Marketten evime doğru yürürken kafamdan bunlar geçiyordu. Apartmandaki kedi sidiği kokusunu bile gidermeden haybeye para alan kapıcımızla karşılaşıp, tembellikten pamuk gibi kalmış elini sıktıktan sonra evime çıktım. Kışın ısıtma masrafı az olsun, hem hemen dolacağı için fazla eşya almama izin vermesin diye küçük bir evde yaşamayı seçmiştim. Doğalgazı, suyu, elektriği vardı hamdolsun. Alışverişi yine standart listeme göre yapmış, listemi yine delmemiştim. Zaten herşeyim planlıydı. Kervanı yolda düzmek bana göre değildi. Sırf bu yüzden eve misafir almaktan da nefret ederdim. Planlarım bozulmasın diye 3-5 kuruş fazla verir, gider dışarıda yer, arada bir yedirirdim.

Tam 12 gün sonra tekrar markete gideceğim için 12 adet domates, 12 adet salatalık ve 3 kutu 8’li Karper Peyniri almıştım. Kilosuna 12 lira verdiğim zeytinin içinden 331 zeytin çıktığını saydığım günden beri zeytinimin aşağı yukarı 47 gün sonra biteceğini biliyordum. 4 defa yediğim bir kupa kuru fasülyenin içine kaç tane sığdığını da saymış, 307 bulmuştum. Yani bir oturuşta ortalama 76.75 kuru fasülye öğütüyordum. Yarım kiloluk bir tereyağı paketini yaklaşık 75 günde bitiriyor, bir paket makarnayı 12 defa yiyor, aldığım ekmeği bile katı bir plan içinde tüketiyordum. Ekmek demişken; bir keresinde aldığım tost ekmeğinde 23 dilim çıkmıştı da, bu asimetri yüzünden uykularım kaçmıştı: Eğer yanlışlıkla olmadıysa bir poşete 23 gibi saçma sapan bir dilim adedi neden konsundu? 23 neydi Allah aşkına? O markayla ilişkimi tereddüt etmeden derhal kesmiştim. Planlarımı bırakıp farklı bir yiyecek alsam onu son kullanma tarihi yaklaşana dek bir kenarda unuturdum. Fark edince de, tarihi geçip ziyan olmasın, beni de zehirleyip öldürmesin diye yarım kilo sarelleyi dört günde yedirebilen bir coşkun heyecanla hücuma kalkar, siler süpürürdüm.

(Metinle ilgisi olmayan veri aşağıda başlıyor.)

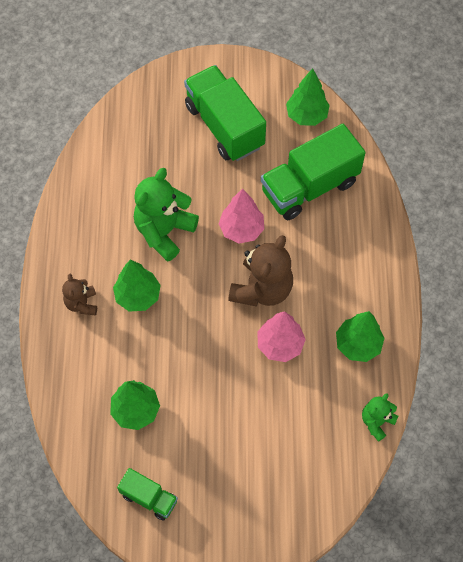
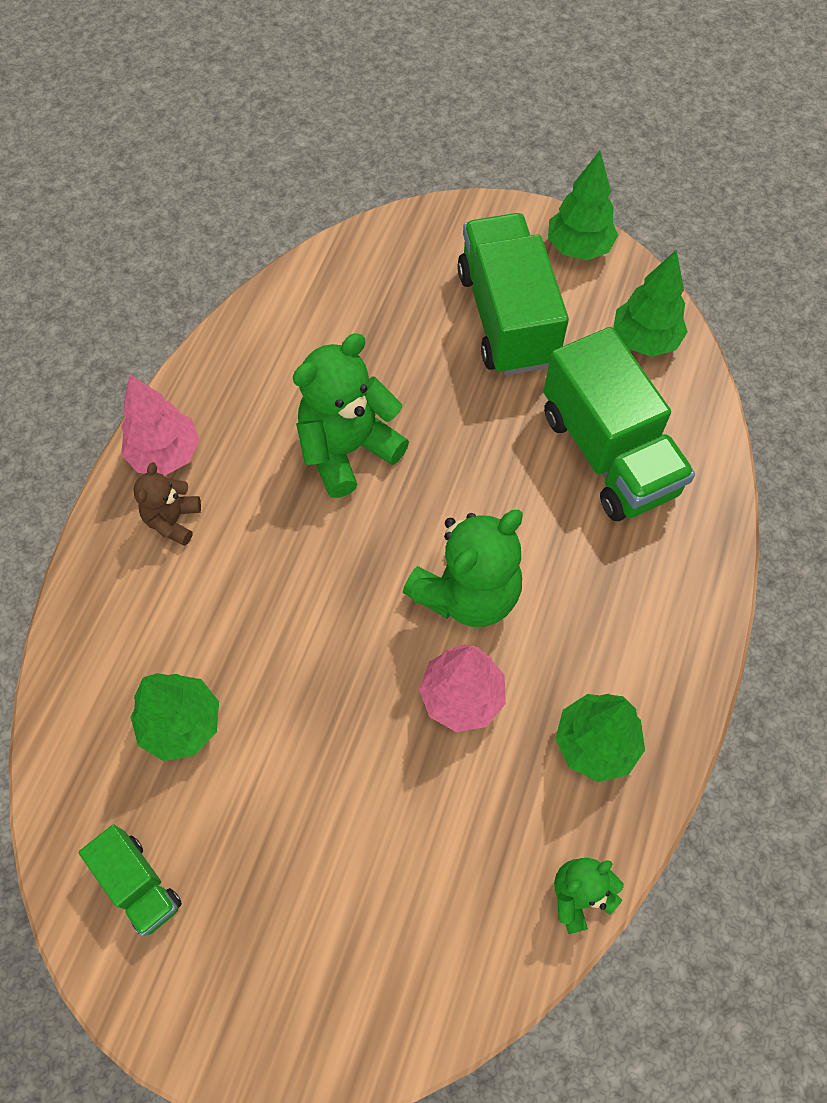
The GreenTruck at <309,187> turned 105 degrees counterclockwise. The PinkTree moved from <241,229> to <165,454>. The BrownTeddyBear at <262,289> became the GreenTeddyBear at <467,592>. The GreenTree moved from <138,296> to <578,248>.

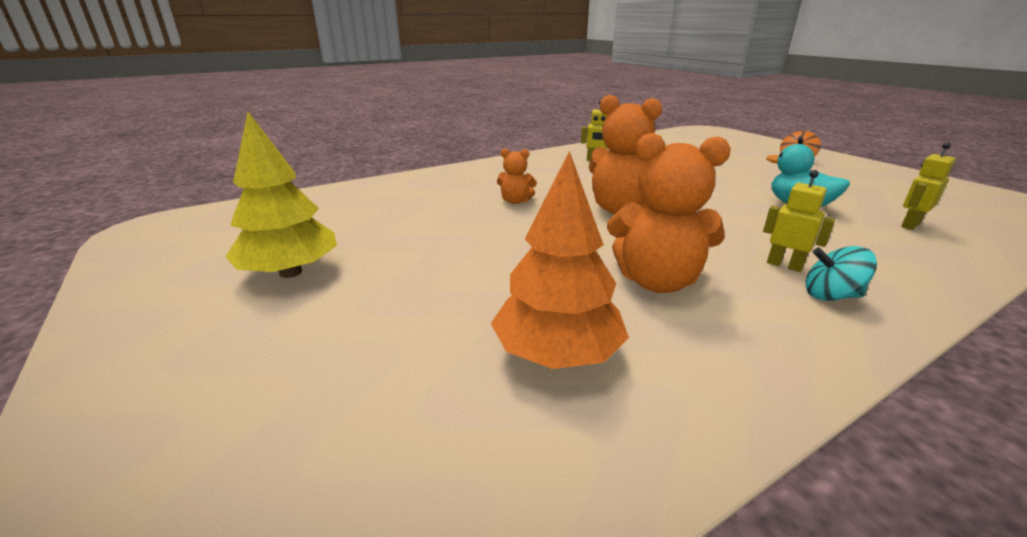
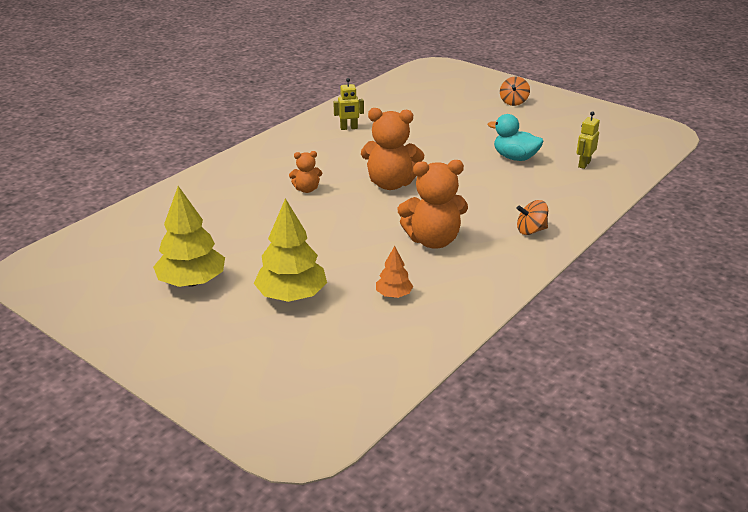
The OrangeTree at <557,353> changed to 0.53 times the size. The YellowRobot at <784,265> disappeared. The TurquoiseSpinningTop at <830,296> became the OrangeSpinningTop at <531,230>. The YellowTree at <292,296> appeared.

Planlama sevdamı besleyen travmalar yaşadığım doğrudur. Vaktinde ünlü ekonomi profesörü Nicholas Gregory Mankiw’in ekonomi’ye Giriş kitabını okumuş ve kitaptan hayli etkilenmiştim. Fotokopiciden ucuza kapattığım kitabın, etiket fiyatının aslında 292 dolar olduğundan o sıra haberim yoktu tabii. Bunu öğrenince bu çok değerli kitapta anlatılanları hayatıma taşımam gerektiğine karar verdim ve maliyet hesapları yavaş yavaş hayatıma girdi. Aldığım ürünleri kaç günde tükettiğimi zaten bildiğim için, fiyatı tüketim günü sayısına bölerek yaptığım kahvaltının, yediğim yemeklerin bile kaç liraya tekabül ettiğini kolayca hesaplıyordum – Kahvaltıda 2.3 liralık, günün kalan bölümünde de ortalama 3.6 liralık malzeme tüketiyordum. Aslında değişen bakış açımla birlikte ibadetime bile ticaret şevki gelmişti. Bir Kuran harfine on sevap veriliyordu ve sırf 113 Arap harfinden oluşan Fatiha’yı namazlarda okuyarak bile günde 45.200 sevabı cart diye kenara atıyor, yığın yığın sevap biriktiriyordum.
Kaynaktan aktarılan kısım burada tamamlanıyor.